Roma, 26 set. (AdnKronos Salute) – Tratti nordici e profilo orientale nel Dna degli italiani. E’ quanto dimostra un maxi-studio di genetica e antropologia dell’Università Cattolica di Roma, pubblicato su ‘Nature’. La ricerca, basata sul confronto tra il Dna dell’uomo moderno (anche di italiani) e il genoma fossile rinvenuto in alcuni resti archeologici risalenti a differenti età, rivela che gli europei sono ‘figli’ non di due ma di tre onde migratorie primitive, la terza proveniente dal Nord Europa e dalla Siberia. Le popolazioni europee attuali derivano quindi da tre gruppi familiari ancestrali. Il lavoro internazionale non solo aiuta a ricostruire le nostre origini, ma svela anche alcune caratteristiche genetiche che tuttora ci contraddistinguono.
Lo studio ha visto protagonista per l’Italia la Cattolica di Roma, con la partecipazione di Francesca Brisighelli della Sezione di Medicina legale-Istituto di sanità pubblica, diretta da Vincenzo Pascali, e di Cristian Capelli, docente di Zoologia alla Oxford University e dottore di ricerca della Cattolica.
“Noi abbiamo contribuito al lavoro con dei campioni di Dna di individui del Sud Italia – spiega Brisighelli – in particolare Calabria e Sicilia.
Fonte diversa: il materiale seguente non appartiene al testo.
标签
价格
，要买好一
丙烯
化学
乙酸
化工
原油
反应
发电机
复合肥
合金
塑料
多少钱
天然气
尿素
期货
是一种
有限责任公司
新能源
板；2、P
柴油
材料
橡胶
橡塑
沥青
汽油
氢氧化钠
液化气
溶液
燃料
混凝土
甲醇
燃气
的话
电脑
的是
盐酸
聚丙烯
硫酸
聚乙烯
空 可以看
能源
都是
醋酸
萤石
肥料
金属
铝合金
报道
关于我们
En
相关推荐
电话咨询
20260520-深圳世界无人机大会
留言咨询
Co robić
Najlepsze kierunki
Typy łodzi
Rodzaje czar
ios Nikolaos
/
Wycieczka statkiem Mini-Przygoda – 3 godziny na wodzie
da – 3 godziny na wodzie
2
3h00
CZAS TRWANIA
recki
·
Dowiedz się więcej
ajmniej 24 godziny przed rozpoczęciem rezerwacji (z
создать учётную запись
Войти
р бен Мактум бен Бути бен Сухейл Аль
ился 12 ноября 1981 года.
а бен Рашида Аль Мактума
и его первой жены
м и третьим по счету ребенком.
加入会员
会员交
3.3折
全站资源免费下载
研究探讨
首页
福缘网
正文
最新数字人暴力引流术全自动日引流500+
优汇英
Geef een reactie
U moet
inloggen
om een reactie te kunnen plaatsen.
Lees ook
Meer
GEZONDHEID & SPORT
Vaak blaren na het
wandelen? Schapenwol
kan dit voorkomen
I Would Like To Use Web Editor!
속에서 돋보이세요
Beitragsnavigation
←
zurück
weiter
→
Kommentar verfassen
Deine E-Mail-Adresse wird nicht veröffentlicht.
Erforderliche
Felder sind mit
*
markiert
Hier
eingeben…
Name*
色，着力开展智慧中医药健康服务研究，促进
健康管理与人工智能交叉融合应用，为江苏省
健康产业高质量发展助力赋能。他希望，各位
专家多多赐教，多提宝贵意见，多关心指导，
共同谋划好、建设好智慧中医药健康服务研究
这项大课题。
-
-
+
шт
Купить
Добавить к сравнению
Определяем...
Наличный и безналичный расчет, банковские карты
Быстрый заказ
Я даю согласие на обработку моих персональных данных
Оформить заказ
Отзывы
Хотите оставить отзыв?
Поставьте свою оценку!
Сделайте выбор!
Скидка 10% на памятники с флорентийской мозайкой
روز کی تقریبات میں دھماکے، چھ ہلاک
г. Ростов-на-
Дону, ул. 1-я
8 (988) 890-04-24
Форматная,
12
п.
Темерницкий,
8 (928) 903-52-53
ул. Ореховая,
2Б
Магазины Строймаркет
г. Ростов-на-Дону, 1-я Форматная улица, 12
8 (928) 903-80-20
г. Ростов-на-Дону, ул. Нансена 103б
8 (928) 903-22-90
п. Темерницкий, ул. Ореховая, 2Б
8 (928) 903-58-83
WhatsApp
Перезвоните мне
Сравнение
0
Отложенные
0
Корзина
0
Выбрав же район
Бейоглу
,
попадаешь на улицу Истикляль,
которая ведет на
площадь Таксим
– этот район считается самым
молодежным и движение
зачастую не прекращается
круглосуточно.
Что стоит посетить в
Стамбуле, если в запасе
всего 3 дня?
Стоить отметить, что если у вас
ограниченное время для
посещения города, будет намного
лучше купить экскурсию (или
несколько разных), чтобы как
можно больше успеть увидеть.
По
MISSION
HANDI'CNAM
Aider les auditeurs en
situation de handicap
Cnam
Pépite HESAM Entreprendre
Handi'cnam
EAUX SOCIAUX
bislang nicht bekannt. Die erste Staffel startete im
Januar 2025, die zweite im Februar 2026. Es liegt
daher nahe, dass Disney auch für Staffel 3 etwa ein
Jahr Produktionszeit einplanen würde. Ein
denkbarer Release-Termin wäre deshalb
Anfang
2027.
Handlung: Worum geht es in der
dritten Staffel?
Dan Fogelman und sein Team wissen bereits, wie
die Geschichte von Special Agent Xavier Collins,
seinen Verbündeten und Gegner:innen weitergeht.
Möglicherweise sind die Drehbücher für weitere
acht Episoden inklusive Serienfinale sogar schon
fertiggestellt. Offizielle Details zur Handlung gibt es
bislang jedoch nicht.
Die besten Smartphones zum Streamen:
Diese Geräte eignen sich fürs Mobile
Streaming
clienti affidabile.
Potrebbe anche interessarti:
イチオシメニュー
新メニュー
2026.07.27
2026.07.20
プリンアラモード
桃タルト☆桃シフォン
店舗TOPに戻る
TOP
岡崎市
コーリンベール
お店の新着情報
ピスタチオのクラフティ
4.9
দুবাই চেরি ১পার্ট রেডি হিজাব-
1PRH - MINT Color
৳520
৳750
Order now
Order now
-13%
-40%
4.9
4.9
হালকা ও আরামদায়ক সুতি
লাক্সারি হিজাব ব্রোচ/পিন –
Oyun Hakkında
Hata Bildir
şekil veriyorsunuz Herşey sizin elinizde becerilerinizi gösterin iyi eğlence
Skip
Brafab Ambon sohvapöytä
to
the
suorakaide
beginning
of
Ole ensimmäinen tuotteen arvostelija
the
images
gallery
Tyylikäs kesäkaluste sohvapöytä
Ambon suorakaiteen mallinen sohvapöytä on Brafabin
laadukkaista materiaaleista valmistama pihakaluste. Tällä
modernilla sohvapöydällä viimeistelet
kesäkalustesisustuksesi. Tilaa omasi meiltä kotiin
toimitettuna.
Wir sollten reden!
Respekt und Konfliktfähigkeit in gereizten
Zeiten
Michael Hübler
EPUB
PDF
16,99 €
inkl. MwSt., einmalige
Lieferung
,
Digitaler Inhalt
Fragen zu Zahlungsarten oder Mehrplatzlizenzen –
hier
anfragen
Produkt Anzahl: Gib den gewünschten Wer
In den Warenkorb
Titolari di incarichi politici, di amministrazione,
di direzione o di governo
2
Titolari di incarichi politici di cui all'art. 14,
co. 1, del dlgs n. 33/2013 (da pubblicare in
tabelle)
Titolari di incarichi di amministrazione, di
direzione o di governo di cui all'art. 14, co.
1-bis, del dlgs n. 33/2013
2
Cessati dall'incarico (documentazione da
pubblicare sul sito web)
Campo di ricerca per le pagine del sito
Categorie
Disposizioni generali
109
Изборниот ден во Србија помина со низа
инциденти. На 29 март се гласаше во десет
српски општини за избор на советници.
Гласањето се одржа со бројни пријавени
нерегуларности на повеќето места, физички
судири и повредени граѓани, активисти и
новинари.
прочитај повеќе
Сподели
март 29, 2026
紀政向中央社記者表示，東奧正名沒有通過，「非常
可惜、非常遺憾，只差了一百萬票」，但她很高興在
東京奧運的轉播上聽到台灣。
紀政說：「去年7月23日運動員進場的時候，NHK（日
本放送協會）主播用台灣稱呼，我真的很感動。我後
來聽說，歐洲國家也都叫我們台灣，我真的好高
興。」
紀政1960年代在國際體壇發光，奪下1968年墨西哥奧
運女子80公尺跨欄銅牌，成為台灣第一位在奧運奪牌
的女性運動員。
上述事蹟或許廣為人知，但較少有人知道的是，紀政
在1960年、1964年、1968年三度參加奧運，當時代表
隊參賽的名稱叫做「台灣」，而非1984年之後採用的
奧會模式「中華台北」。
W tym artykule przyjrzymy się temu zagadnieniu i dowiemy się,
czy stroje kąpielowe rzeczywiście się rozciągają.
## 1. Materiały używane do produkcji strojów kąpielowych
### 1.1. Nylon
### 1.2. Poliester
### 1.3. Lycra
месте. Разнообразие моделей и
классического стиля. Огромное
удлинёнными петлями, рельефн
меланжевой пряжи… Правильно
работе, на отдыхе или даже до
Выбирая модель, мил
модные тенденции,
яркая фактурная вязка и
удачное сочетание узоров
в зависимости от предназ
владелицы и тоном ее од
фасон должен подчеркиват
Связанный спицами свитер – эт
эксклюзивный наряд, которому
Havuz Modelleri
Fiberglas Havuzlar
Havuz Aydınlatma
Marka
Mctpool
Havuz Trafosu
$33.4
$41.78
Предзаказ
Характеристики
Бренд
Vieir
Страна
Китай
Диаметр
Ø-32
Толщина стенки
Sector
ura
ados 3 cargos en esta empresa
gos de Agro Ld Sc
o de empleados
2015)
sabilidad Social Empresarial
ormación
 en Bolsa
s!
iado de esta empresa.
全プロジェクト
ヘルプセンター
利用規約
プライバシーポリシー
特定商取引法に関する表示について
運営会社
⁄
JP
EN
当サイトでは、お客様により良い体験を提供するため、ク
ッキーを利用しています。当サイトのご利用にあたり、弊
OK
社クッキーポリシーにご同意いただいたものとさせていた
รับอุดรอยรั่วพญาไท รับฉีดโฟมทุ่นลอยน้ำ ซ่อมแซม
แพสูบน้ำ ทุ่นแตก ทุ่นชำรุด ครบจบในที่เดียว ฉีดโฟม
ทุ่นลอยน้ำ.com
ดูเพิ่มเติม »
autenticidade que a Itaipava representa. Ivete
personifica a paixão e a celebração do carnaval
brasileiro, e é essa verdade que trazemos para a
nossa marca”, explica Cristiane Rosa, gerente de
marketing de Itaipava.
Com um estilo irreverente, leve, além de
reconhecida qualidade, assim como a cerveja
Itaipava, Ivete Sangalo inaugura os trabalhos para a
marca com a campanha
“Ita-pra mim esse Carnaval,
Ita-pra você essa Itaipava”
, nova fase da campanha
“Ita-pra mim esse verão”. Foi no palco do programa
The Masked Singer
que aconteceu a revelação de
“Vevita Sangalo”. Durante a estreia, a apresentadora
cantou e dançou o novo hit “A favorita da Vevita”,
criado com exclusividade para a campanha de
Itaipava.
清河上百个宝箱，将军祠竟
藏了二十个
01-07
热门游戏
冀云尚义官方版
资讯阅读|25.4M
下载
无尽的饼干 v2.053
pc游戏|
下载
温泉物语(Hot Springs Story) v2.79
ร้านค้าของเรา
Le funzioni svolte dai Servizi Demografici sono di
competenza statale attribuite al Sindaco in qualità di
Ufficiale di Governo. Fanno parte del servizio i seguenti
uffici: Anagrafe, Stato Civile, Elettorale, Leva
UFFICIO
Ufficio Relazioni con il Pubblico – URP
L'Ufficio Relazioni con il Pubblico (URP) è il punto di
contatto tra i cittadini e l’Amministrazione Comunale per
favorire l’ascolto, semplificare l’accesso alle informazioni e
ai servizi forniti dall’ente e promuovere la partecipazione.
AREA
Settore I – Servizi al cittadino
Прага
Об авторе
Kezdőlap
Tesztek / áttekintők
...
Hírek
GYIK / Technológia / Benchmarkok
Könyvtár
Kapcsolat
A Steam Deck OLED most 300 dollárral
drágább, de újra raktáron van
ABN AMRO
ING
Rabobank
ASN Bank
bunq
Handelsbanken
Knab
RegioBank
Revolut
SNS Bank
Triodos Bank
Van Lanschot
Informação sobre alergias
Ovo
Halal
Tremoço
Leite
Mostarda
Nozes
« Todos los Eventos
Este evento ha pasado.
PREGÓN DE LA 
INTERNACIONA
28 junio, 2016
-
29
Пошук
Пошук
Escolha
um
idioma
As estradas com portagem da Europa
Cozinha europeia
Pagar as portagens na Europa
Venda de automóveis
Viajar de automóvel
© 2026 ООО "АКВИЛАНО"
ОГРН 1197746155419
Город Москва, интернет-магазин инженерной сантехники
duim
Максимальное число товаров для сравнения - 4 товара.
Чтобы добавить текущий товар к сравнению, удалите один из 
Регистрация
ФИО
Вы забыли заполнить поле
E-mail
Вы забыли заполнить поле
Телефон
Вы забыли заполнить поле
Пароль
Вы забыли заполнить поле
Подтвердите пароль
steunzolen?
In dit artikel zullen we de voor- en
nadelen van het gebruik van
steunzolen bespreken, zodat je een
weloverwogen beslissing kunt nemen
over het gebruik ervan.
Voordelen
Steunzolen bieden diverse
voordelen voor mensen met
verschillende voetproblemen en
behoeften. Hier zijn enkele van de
Così abbiamo ritrovato nel nostro Dna la presenza di tracce di popoli antichi venuti dall’Europa settentrionale e dalla Siberia”.
Lo studio ha previsto lo screening di campioni di Dna antico estratti da resti ossei di 7-8 mila anni fa, provenienti da Lussemburgo, Svezia e Germania, da confrontare con il dato genomico di popolazioni europee moderne. In totale sono stati analizzati più di 2.400 genomi umani provenienti da circa 200 popolazioni europee: “Il nostro contributo – precisa Brisighelli – ha riguardato proprio la produzione del dato genomico moderno ricavato da un numero di campioni distribuiti su tutta la penisola italiana”.
I risultati ottenuti hanno così permesso di arrivare alla conclusione che gli europei hanno geni di tre popolazioni umane ancestrali e non due, come ritenuto finora. Le popolazioni europee attuali derivano perciò da tre gruppi familiari ancestrali: da un lato le popolazioni di cacciatori-raccoglitori giunte dall’Africa più 40 mila anni fa; un secondo grande gruppo di agricoltori provenienti dal Medio Oriente che migrarono in Europa in tempi più recenti; un terzo gruppo, il cui contributo alle origini europee era stato finora ignorato, che probabilmente abitava i territori dell’Europa settentrionale e la Siberia, circa 24 mila anni fa. Questo terzo gruppo giunse probabilmente in Europa centrale dopo i primi agricoltori, e collegherebbe inoltre la popolazione europea con le popolazioni di nativi americani.
“Gli europei, quindi, scoprono oggi di possedere nel proprio Dna una firma genetica euroasiatica, determinata da una profonda trasformazione demografica avvenuta in epoche lontane nel cuore dell’Europa”, conclude Brisighelli.
“Con la scoperta di questa terza popolazione ancestrale si aprono nuovi orizzonti di studio in ambito archeologico sulle culture preistoriche che possono essere state associate all’arrivo di questi popoli del Nord-Est, e negli studi futuri si cercherà, con l’aiuto della genetica, di riscoprire e riscrivere le origini antropologiche europee”.